Problem details —
Quote the records word for word, starting at the beginning and continuing up to and including the line that contains "enticements along the way.".

[Collected data]
::::
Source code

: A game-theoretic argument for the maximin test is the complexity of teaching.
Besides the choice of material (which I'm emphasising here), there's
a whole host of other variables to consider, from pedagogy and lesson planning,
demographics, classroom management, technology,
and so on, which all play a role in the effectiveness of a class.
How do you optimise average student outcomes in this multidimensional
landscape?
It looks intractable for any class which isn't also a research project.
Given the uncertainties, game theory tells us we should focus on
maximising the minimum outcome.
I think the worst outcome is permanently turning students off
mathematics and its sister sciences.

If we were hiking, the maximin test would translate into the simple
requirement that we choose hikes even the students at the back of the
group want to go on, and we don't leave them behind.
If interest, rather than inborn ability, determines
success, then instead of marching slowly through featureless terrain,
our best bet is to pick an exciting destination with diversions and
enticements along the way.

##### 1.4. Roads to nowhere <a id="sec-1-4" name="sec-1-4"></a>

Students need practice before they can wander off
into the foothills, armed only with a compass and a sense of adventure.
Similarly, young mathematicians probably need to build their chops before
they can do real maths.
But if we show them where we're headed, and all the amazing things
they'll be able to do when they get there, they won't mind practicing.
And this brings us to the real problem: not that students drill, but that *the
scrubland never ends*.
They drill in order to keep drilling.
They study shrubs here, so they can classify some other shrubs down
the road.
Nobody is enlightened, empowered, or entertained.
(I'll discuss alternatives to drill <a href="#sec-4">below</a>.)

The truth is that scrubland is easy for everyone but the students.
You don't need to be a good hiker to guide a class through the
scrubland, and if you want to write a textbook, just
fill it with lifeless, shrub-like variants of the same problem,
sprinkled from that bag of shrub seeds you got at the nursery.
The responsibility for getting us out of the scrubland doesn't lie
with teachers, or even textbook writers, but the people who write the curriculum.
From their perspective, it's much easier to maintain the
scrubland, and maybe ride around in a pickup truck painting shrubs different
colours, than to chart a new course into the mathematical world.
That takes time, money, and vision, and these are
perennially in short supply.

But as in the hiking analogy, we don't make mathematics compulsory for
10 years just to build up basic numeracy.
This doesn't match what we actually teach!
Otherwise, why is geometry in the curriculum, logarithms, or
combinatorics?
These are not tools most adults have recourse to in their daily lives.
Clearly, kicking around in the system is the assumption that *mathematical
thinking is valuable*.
::::
Response below —
Source code

: A game-theoretic argument for the maximin test is the complexity of teaching.
Besides the choice of material (which I'm emphasising here), there's
a whole host of other variables to consider, from pedagogy and lesson planning,
demographics, classroom management, technology,
and so on, which all play a role in the effectiveness of a class.
How do you optimise average student outcomes in this multidimensional
landscape?
It looks intractable for any class which isn't also a research project.
Given the uncertainties, game theory tells us we should focus on
maximising the minimum outcome.
I think the worst outcome is permanently turning students off
mathematics and its sister sciences.

If we were hiking, the maximin test would translate into the simple
requirement that we choose hikes even the students at the back of the
group want to go on, and we don't leave them behind.
If interest, rather than inborn ability, determines
success, then instead of marching slowly through featureless terrain,
our best bet is to pick an exciting destination with diversions and
enticements along the way.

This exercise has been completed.